Reputation: 111
When i am running valgrind by adding a leakage to my code,I am getting leakage as still reachable for first allocation of block and then showing as definitely lost for 9 blocks.Possibly lost is showing due to other portion of the code. Why is this so ?
main()
{
........
char *ptr;
For(i=0;i<10;i++)
{
ptr=malloc(sizeof * ptr);
}
.....
}
Report:
HEAP SUMMARY:
==13832== in use at exit: 202,328 bytes in 62 blocks
==13832== total heap usage: 332 allocs, 270 frees, 283,928 bytes allocated
==13832==
==13832== LEAK SUMMARY:
==13832== definitely lost: 90 bytes in 9 blocks
==13832== indirectly lost: 0 bytes in 0 blocks
==13832== possibly lost: 202,180 bytes in 49 blocks
==13832== still reachable: 58 bytes in 4 blocks
==13832== suppressed: 0 bytes in 0 blocks
==13832== Rerun with --leak-check=full to see details of leaked memory
Upvotes: 0
Views: 600
Reputation: 6906
Adding to Florian's answer, here are a few examples of where you would have interior pointers
Upvotes: 1
Reputation: 33719
The memcheck
manual says this:
- "Possibly lost". […] This means that a chain of one or more pointers to the block has been found, but at least one of the pointers is an interior-pointer.
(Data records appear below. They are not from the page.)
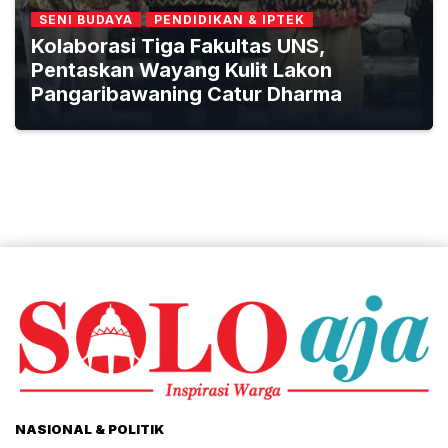
SENI BUDAYA
PENDIDIKAN & IPTEK
Kolaborasi Tiga Fakultas UNS,
Pentaskan Wayang Kulit Lakon
Pangaribawaning Catur Dharma
NASIONAL & POLITIK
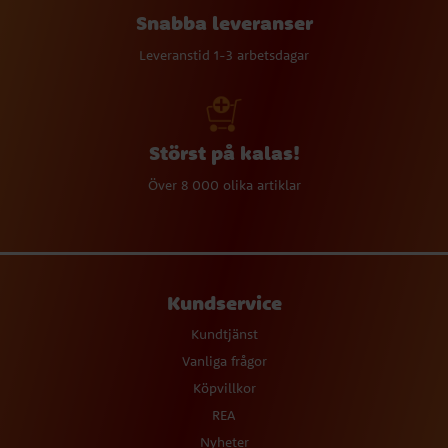
Snabba leveranser
Leveranstid 1-3 arbetsdagar
Störst på kalas!
Över 8 000 olika artiklar
Kundservice
Kundtjänst
Vanliga frågor
Köpvillkor
REA
Nyheter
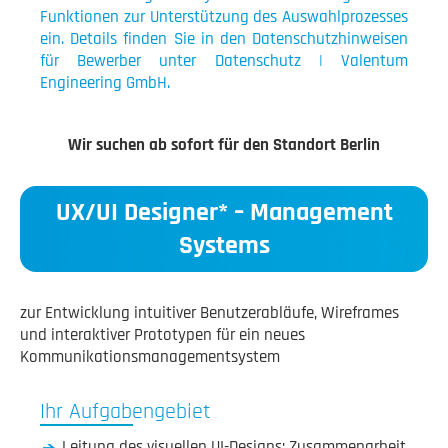
Funktionen zur Unterstützung des Auswahlprozesses
ein. Details finden Sie in den Datenschutzhinweisen
für Bewerber unter Datenschutz | Valentum
Engineering GmbH.
Wir suchen ab sofort für den Standort Berlin
UX/UI Designer* – Management
Systems
zur Entwicklung intuitiver Benutzerabläufe, Wireframes
und interaktiver Prototypen für ein neues
Kommunikationsmanagementsystem
Ihr Aufgabengebiet
Leitung des visuellen UI-Designs; Zusammenarbeit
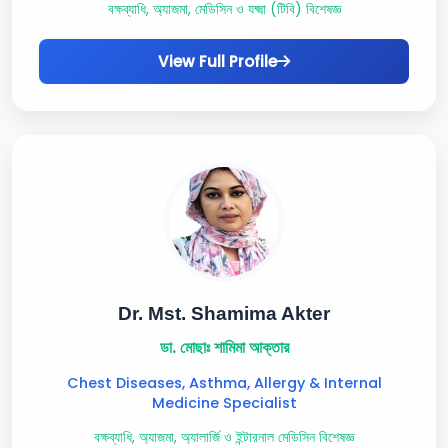
বক্ষব্যাধি, অ্যাজমা, মেডিসিন ও যক্ষ্মা (টিবি) বিশেষজ্ঞ
View Full Profile
Dr. Mst. Shamima Akter
ডা. মোছাঃ শামিমা আক্তার
Chest Diseases, Asthma, Allergy & Internal
Medicine Specialist
বক্ষব্যাধি, অ্যাজমা, অ্যালার্জি ও ইন্টারনাল মেডিসিন বিশেষজ্ঞ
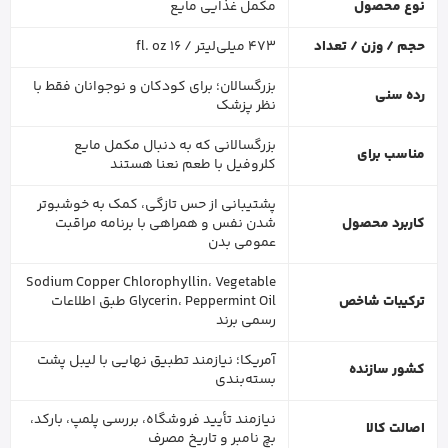
نوع محصول
مکمل غذایی مایع
حجم / وزن / تعداد
473 میلی‌لیتر / 16 fl. oz
بزرگسالان؛ برای کودکان و نوجوانان فقط با
رده سنی
نظر پزشک
بزرگسالانی که به دنبال مکمل مایع
مناسب برای
کلروفیل با طعم نعنا هستند
پشتیبانی از حس تازگی، کمک به خوشبوتر
کاربرد محصول
شدن نفس و همراهی با برنامه مراقبت
عمومی بدن
Sodium Copper Chlorophyllin، Vegetable
ترکیبات شاخص
Glycerin، Peppermint Oil طبق اطلاعات
رسمی برند
آمریکا؛ نیازمند تطبیق نهایی با لیبل پشت
کشور سازنده
بسته‌بندی
نیازمند تأیید فروشگاه، بررسی پلمپ، بارکد،
اصالت کالا
بچ نامبر و تاریخ مصرف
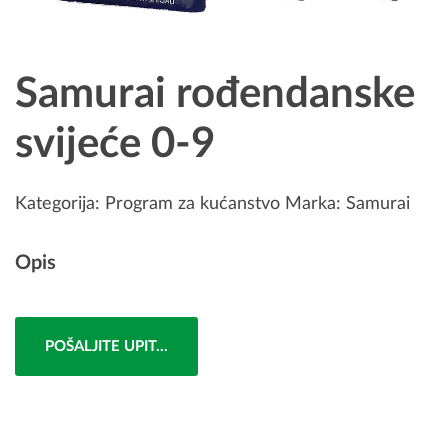
Samurai rođendanske
svijeće 0-9
Kategorija:
Program za kućanstvo
Marka:
Samurai
Opis
POŠALJITE UPIT...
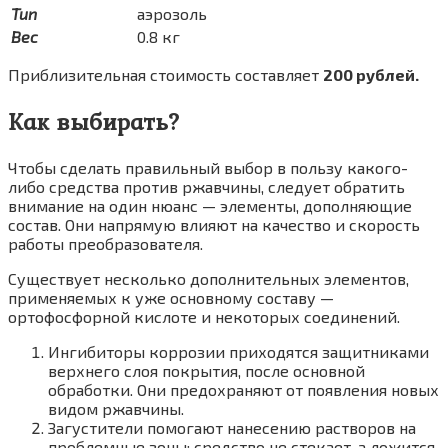
Тип
аэрозоль
Вес
0.8 кг
Приблизительная стоимость составляет
200 рублей.
Как выбирать?
Чтобы сделать правильный выбор в пользу какого-
либо средства против ржавчины, следует обратить
внимание на один нюанс — элементы, дополняющие
состав. Они напрямую влияют на качество и скорость
работы преобразователя.
Существует несколько дополнительных элементов,
применяемых к уже основному составу —
ортофосфорной кислоте и некоторых соединений.
Ингибиторы коррозии приходятся защитниками
верхнего слоя покрытия, после основной
обработки. Они предохраняют от появления новых
видом ржавчины.
Загустители помогают нанесению растворов на
проблемные зоны: средство не стекает, а ложится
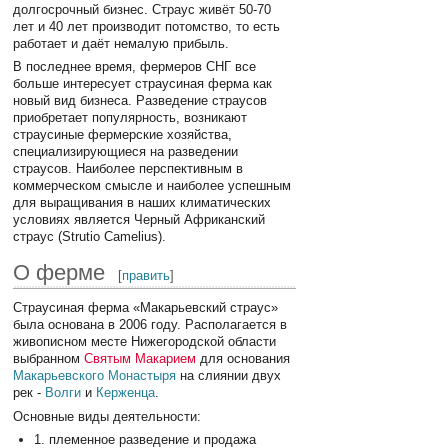
долгосрочный бизнес. Страус живёт 50-70
лет и 40 лет производит потомство, то есть
работает и даёт немалую прибыль.
В последнее время, фермеров СНГ все
больше интересует страусиная ферма как
новый вид бизнеса. Разведение страусов
приобретает популярность, возникают
страусиные фермерские хозяйства,
специализирующиеся на разведении
страусов. Наиболее перспективным в
коммерческом смысле и наиболее успешным
для выращивания в наших климатических
условиях является Черный Африканский
страус (Strutio Camelius).
О ферме
[
править
]
Страусиная ферма «Макарьевский страус»
была основана в 2006 году. Располагается в
живописном месте Нижегородской области
выбранном
Святым Макарием
для основания
Макарьевского Монастыря
на слиянии двух
рек -
Волги
и
Керженца
.
Основные виды деятельности:
1. племенное разведение и продажа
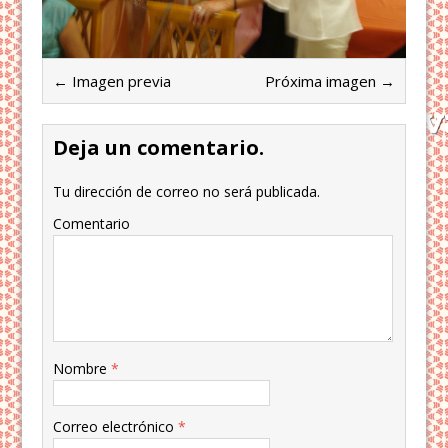
← Imagen previa
Próxima imagen →
Deja un comentario.
Tu dirección de correo no será publicada.
Comentario
Nombre
*
Correo electrónico
*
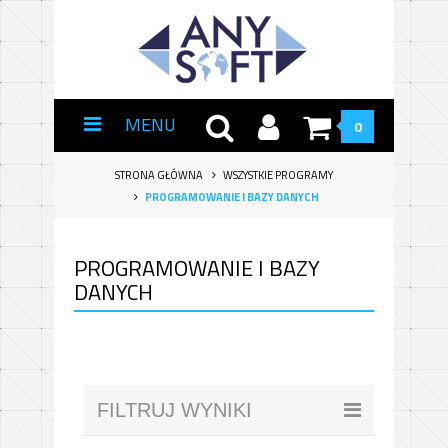
MENU
0
STRONA GŁÓWNA
WSZYSTKIE PROGRAMY
PROGRAMOWANIE I BAZY DANYCH
PROGRAMOWANIE I BAZY
DANYCH
FILTRUJ WYNIKI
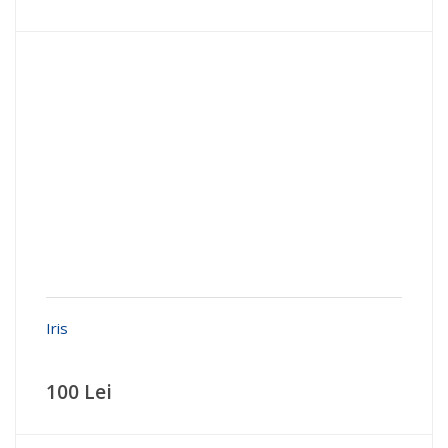
Iris
100 Lei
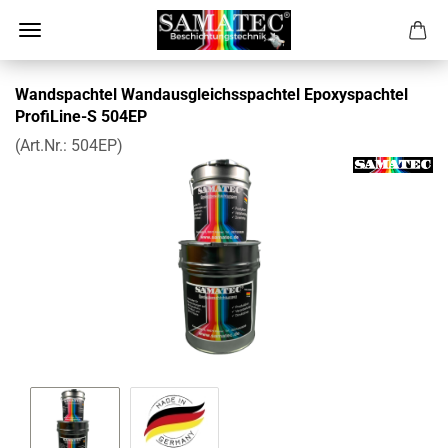
Wandspachtel Wandausgleichsspachtel Epoxyspachtel
ProfiLine-S 504EP
(Art.Nr.:
504EP
)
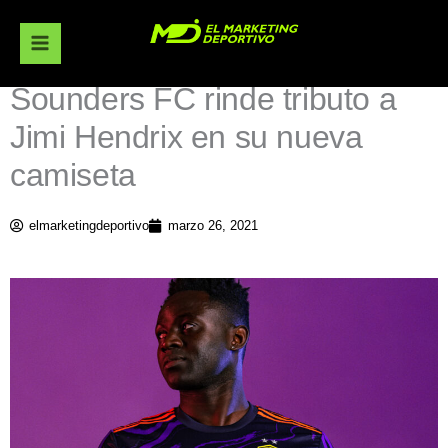
Ir
al
contenido
Sounders FC rinde tributo a
Jimi Hendrix en su nueva
camiseta
elmarketingdeportivo
marzo 26, 2021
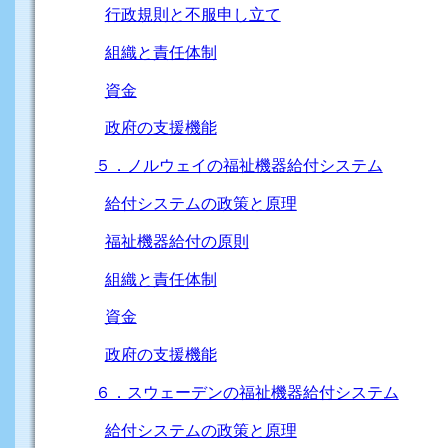
行政規則と不服申し立て
組織と責任体制
資金
政府の支援機能
５．ノルウェイの福祉機器給付システム
給付システムの政策と原理
福祉機器給付の原則
組織と責任体制
資金
政府の支援機能
６．スウェーデンの福祉機器給付システム
給付システムの政策と原理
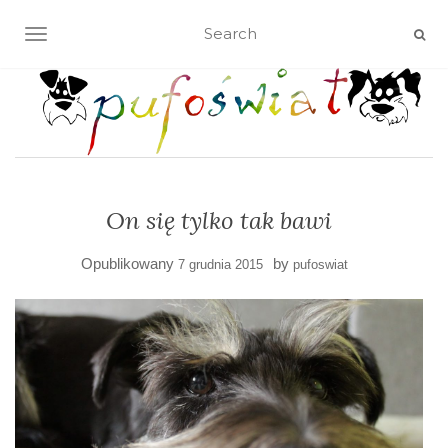
TOGGLE NAVIGATION
On się tylko tak bawi
Opublikowany
by
7 grudnia 2015
pufoswiat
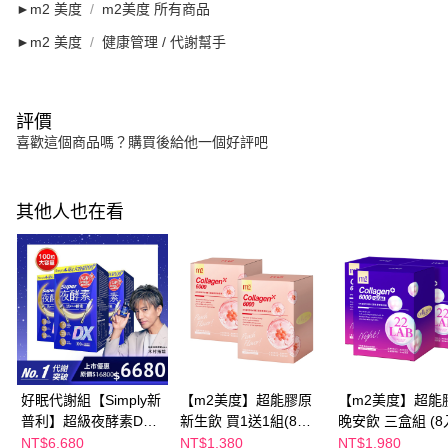
►m2 美度
m2美度 所有商品
►m2 美度
健康管理 / 代謝幫手
評價
喜歡這個商品嗎？購買後給他一個好評吧
其他人也在看
好眠代謝組【Simply新
【m2美度】超能膠原
【m2美度】超能
普利】超級夜酵素DX
新生飲 買1送1組(8入/
晚安飲 三盒組 (8
100錠/盒x3盒 木村拓
盒.孫藝珍代言-膠原蛋
NT$6,680
NT$1,380
NT$1,980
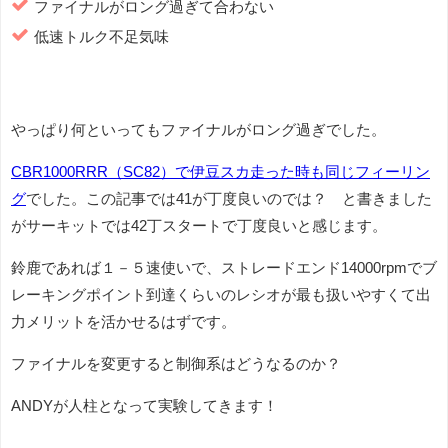
ファイナルがロング過ぎて合わない
低速トルク不足気味
やっぱり何といってもファイナルがロング過ぎでした。
CBR1000RRR（SC82）で伊豆スカ走った時も同じフィーリン
グ
でした。この記事では41が丁度良いのでは？ と書きました
がサーキットでは42丁スタートで丁度良いと感じます。
鈴鹿であれば１－５速使いで、ストレードエンド14000rpmでブ
レーキングポイント到達くらいのレシオが最も扱いやすくて出
力メリットを活かせるはずです。
ファイナルを変更すると制御系はどうなるのか？
ANDYが人柱となって実験してきます！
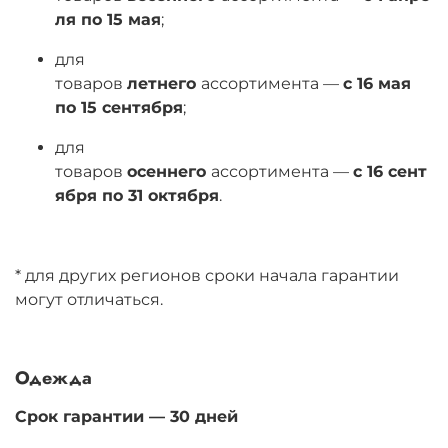
ля по 15 мая
;
для
товаров
летнего
ассортимента —
с 16 мая
по 15 сентября
;
для
товаров
осеннего
ассортимента —
с 16 сент
ября по 31 октября
.
* для других регионов сроки начала гарантии
могут отличаться.
Одежда
Срок гарантии — 30 дней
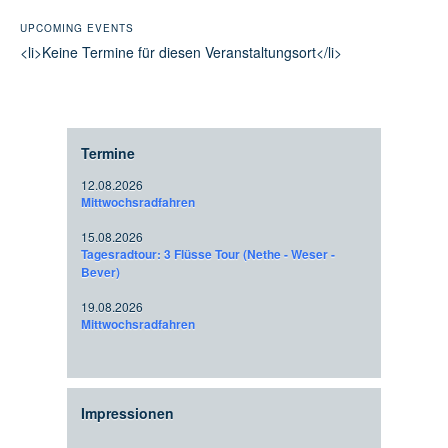
UPCOMING EVENTS
<li>Keine Termine für diesen Veranstaltungsort</li>
Termine
12.08.2026
Mittwochsradfahren
15.08.2026
Tagesradtour: 3 Flüsse Tour (Nethe - Weser -
Bever)
19.08.2026
Mittwochsradfahren
Impressionen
This could just be a random value in memory that happens to point into a block, and so you shouldn't consider this ok unless you know you have interior-pointers.
So this should normally happen only if you have nested data structures on the heap where pointers point into an allocation, at an offset, and not directly at the beginning.